■ GIVEN RECORDS ■

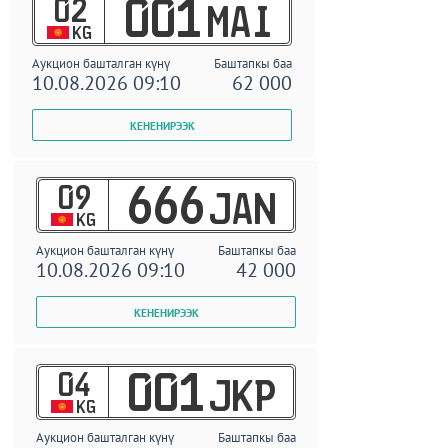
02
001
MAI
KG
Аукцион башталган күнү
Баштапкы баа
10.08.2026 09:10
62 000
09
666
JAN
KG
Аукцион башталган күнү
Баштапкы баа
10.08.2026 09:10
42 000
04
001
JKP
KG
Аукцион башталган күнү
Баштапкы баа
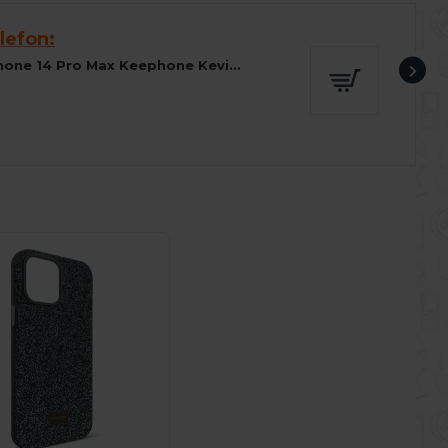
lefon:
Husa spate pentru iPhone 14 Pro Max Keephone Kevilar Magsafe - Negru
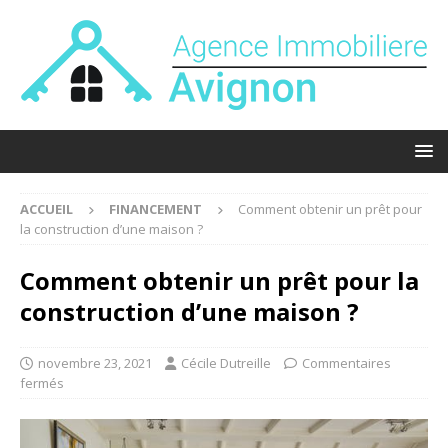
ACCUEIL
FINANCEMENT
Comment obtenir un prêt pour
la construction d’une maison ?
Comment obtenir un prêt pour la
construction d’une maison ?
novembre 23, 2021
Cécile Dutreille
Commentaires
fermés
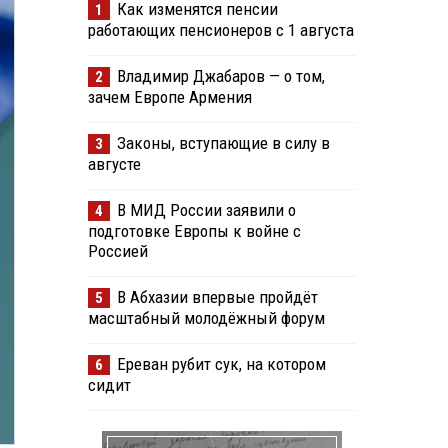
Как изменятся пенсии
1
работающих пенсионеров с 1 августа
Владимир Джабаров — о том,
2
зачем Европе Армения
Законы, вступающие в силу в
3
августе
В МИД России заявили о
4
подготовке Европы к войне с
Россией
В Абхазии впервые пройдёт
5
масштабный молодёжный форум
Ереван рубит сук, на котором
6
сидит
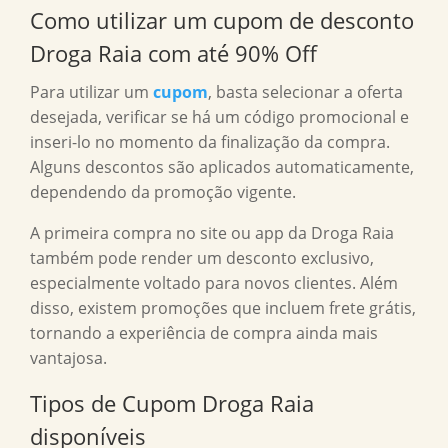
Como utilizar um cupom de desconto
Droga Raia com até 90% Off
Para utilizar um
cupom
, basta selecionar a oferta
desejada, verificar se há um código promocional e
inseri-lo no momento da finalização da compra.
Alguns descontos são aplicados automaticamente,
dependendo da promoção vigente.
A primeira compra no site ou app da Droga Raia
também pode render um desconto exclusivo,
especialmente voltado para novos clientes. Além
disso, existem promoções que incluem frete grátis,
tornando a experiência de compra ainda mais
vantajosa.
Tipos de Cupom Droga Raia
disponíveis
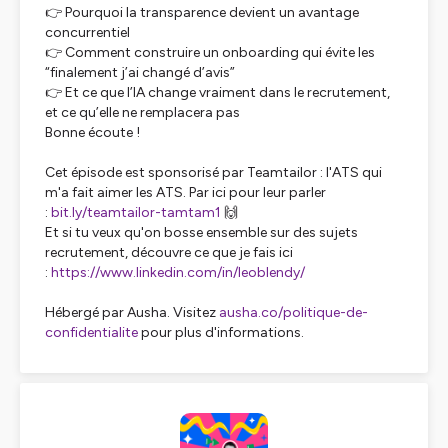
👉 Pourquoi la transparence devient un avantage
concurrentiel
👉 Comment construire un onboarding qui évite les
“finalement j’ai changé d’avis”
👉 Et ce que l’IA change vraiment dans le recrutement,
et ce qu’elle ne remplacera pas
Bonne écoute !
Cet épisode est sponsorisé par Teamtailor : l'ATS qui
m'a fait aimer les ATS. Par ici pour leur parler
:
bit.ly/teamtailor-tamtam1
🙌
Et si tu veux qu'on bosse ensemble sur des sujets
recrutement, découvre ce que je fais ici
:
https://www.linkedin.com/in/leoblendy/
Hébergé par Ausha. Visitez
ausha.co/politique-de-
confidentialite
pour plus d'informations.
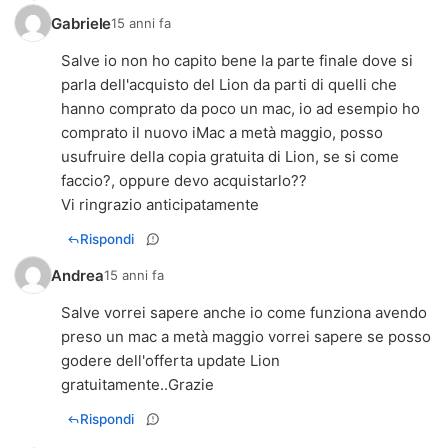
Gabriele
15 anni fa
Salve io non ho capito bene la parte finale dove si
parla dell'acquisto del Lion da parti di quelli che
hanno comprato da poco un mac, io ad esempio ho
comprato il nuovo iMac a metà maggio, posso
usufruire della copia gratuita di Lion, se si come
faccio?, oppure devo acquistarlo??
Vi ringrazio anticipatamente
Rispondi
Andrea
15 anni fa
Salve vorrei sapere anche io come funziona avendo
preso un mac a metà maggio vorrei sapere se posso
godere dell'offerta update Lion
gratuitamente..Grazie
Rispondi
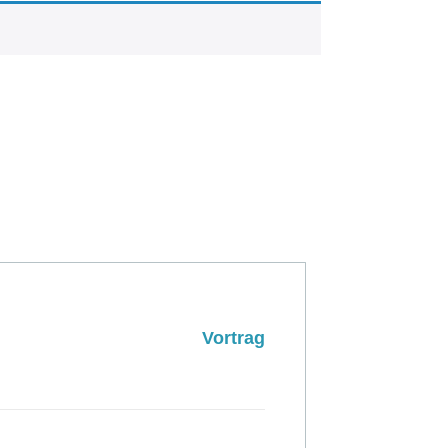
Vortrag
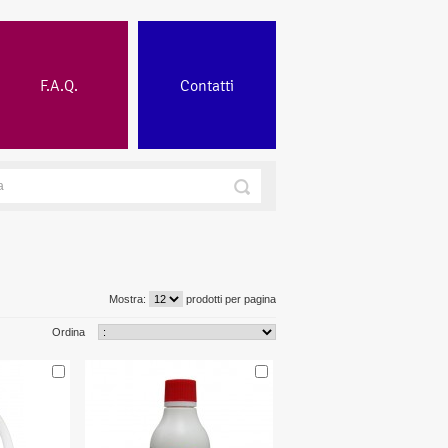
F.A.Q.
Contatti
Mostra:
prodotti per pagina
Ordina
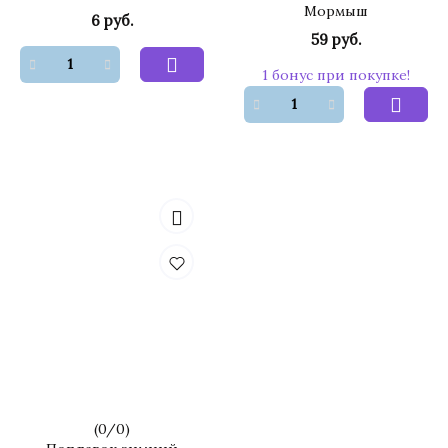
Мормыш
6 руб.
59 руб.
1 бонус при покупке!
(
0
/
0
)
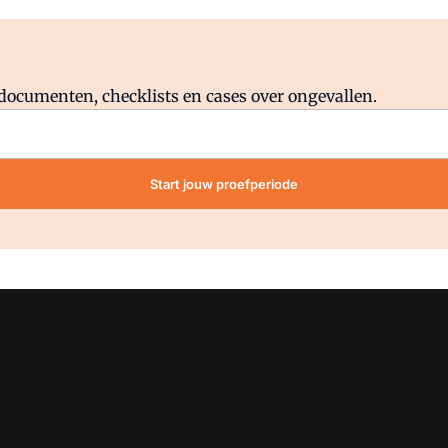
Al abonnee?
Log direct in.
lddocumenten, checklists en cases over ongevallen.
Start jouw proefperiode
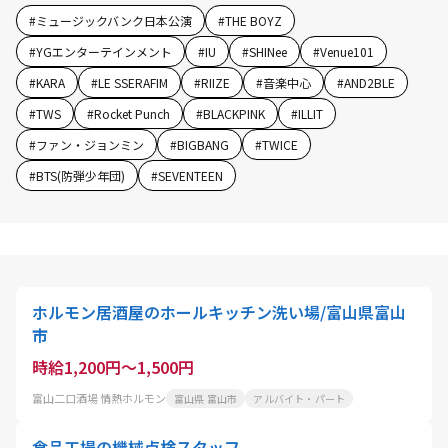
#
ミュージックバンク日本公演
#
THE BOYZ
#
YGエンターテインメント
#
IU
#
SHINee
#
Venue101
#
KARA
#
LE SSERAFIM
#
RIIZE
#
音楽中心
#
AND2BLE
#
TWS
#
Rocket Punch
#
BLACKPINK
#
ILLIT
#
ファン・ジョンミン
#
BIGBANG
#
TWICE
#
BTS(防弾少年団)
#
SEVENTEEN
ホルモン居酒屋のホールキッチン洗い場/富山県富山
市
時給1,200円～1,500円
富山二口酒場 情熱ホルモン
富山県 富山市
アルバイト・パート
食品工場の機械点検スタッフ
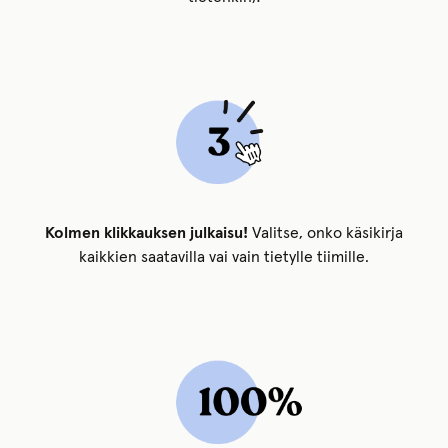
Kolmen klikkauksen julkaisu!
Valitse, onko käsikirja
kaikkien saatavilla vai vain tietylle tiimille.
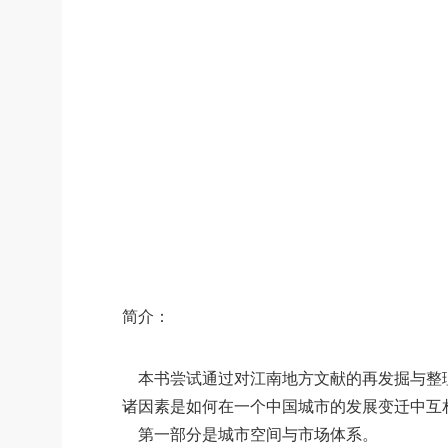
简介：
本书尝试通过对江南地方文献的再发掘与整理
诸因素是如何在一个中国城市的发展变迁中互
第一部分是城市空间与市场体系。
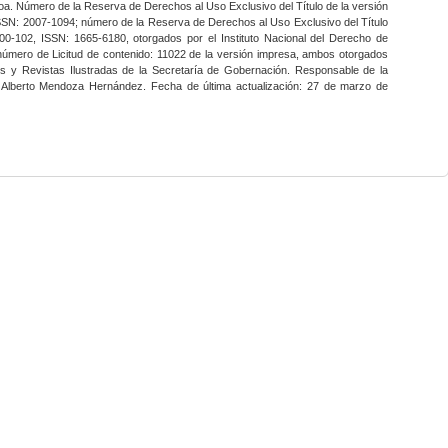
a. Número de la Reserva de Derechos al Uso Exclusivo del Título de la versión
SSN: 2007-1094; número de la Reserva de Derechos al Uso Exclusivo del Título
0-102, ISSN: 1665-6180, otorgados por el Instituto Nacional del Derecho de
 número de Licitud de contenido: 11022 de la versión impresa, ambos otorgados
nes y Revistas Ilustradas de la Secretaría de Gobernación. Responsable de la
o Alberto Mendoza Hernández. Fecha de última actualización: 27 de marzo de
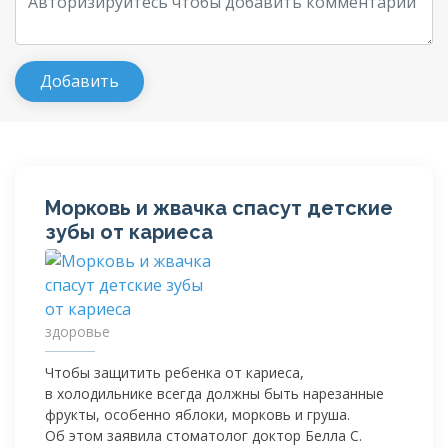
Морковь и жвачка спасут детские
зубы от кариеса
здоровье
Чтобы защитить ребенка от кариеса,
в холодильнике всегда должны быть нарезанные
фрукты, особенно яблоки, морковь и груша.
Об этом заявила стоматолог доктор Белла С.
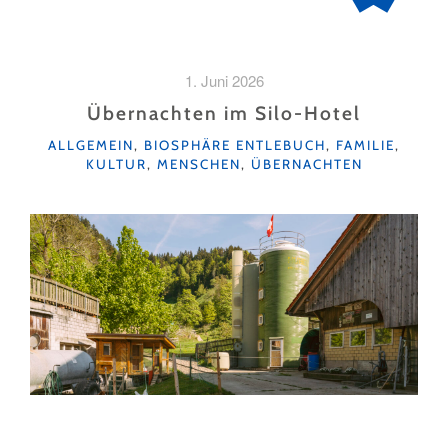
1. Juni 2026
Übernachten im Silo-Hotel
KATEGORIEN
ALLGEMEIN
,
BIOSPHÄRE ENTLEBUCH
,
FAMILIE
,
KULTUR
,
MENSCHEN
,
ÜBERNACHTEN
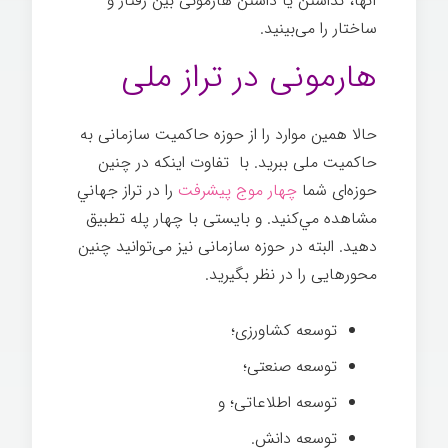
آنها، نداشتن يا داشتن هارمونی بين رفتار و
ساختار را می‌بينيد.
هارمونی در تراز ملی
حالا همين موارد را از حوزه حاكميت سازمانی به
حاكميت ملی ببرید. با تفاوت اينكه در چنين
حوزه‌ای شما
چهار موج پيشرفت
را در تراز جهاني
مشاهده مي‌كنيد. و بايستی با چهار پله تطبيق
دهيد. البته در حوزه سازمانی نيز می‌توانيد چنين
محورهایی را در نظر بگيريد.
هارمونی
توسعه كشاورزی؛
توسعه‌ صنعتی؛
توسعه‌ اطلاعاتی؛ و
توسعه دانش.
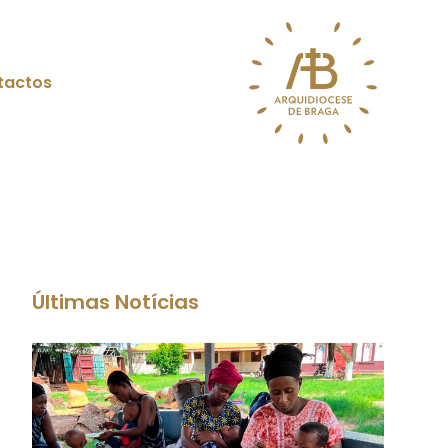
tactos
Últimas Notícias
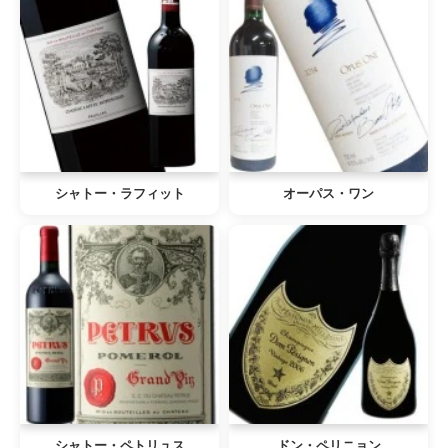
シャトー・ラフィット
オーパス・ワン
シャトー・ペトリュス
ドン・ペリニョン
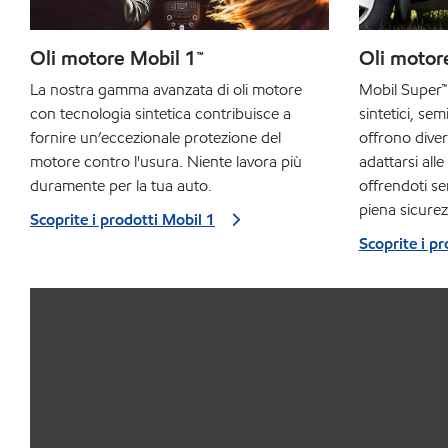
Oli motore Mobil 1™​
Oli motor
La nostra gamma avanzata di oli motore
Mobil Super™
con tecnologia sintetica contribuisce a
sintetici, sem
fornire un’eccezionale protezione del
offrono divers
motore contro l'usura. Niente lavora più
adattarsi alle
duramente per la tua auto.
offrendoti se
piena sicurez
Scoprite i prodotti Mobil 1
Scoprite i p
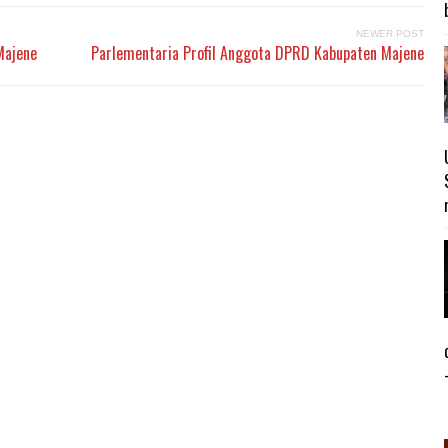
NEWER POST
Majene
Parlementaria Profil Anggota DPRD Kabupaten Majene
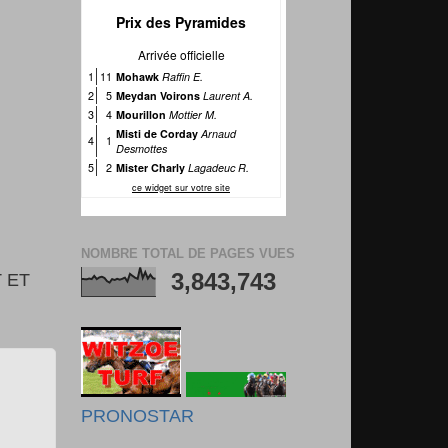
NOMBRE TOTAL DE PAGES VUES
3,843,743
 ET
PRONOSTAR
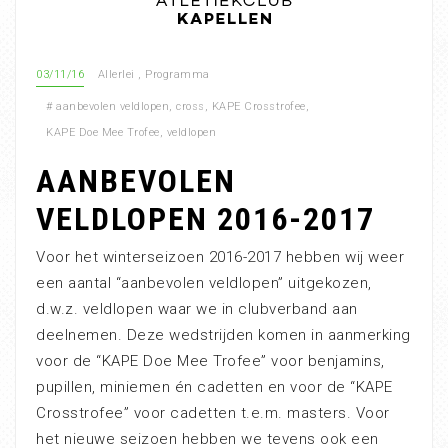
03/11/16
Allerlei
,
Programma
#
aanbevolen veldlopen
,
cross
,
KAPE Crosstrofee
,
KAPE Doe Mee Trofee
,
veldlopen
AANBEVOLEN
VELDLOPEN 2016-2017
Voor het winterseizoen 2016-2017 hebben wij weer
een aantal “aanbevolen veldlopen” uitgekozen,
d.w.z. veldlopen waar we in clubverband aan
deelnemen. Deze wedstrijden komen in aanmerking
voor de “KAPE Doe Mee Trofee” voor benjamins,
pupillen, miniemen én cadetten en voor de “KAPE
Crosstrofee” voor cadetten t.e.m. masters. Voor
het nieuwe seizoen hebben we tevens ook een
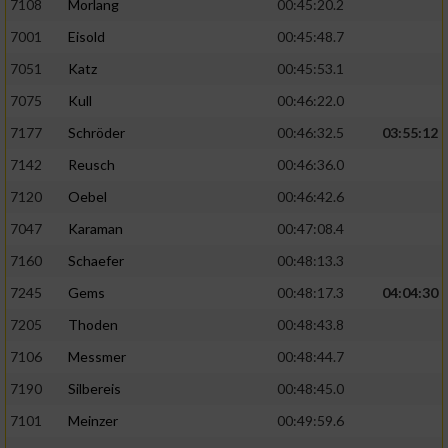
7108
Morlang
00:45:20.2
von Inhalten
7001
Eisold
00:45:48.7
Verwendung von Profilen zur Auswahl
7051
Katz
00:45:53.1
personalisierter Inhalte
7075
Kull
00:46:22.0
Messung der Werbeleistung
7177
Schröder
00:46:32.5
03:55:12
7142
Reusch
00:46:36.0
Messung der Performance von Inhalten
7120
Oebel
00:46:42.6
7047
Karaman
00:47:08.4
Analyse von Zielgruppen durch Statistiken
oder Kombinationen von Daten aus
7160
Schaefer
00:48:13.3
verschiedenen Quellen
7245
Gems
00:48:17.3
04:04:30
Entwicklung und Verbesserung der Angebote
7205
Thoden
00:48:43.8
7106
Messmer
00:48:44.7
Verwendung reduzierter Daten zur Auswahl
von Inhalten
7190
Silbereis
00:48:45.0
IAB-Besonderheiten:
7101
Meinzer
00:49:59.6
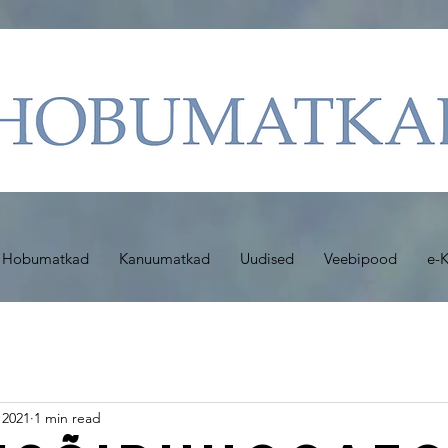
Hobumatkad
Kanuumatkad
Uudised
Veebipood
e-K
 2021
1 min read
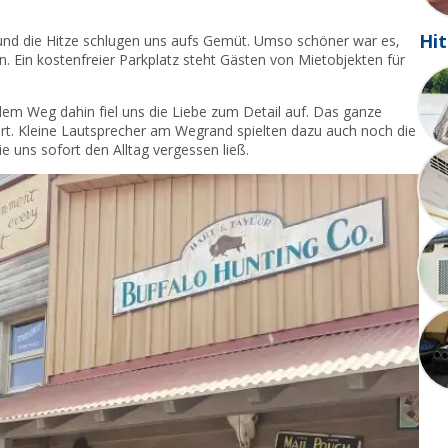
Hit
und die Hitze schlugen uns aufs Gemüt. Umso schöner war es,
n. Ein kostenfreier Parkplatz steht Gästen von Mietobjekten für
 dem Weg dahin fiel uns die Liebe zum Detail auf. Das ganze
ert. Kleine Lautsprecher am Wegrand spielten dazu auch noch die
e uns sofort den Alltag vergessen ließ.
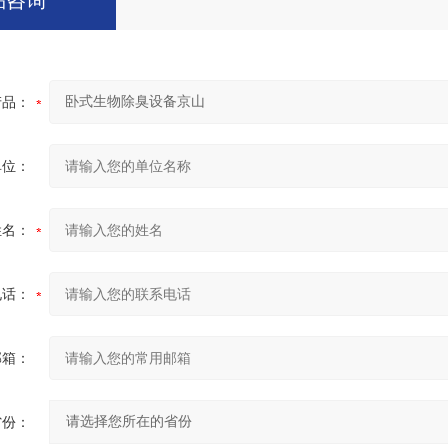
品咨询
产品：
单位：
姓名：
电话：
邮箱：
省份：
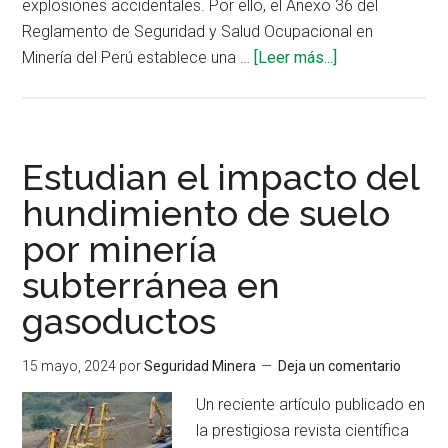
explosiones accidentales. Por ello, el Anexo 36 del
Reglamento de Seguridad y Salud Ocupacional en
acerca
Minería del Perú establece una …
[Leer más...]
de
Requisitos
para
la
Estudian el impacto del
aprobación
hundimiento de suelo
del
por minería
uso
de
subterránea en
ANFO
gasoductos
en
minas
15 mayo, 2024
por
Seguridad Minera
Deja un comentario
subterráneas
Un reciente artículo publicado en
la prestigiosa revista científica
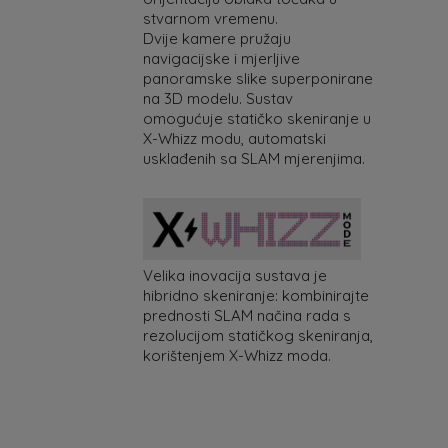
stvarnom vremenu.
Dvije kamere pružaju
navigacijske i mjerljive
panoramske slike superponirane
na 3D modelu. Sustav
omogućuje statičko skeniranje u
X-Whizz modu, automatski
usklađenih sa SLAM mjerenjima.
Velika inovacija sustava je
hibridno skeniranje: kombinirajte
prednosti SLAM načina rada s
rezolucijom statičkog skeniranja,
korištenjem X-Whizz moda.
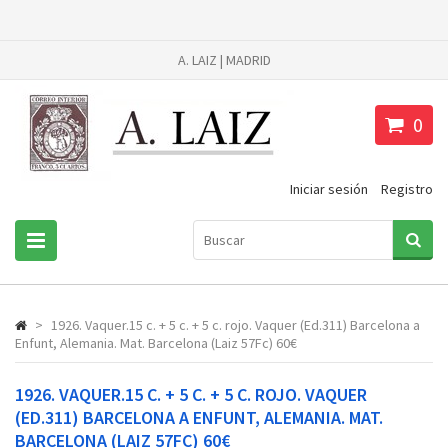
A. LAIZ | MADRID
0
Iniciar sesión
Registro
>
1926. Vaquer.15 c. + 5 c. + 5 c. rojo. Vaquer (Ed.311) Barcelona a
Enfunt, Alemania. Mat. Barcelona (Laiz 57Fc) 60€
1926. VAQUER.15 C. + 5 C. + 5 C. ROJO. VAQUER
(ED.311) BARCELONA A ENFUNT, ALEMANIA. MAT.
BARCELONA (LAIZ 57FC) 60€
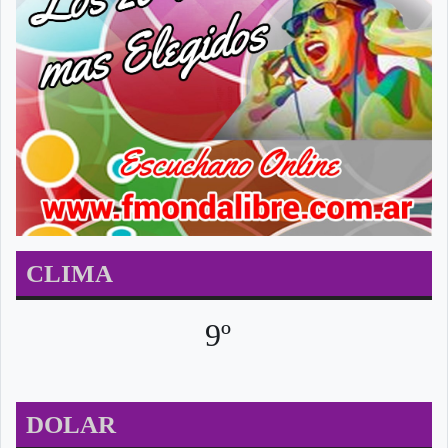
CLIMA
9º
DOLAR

■ WHAT TO WORK ON ■
Count the lines in the entries above that contain the word "hebben", and reply with only the number.

■ REPLY TO THE TASK ■
2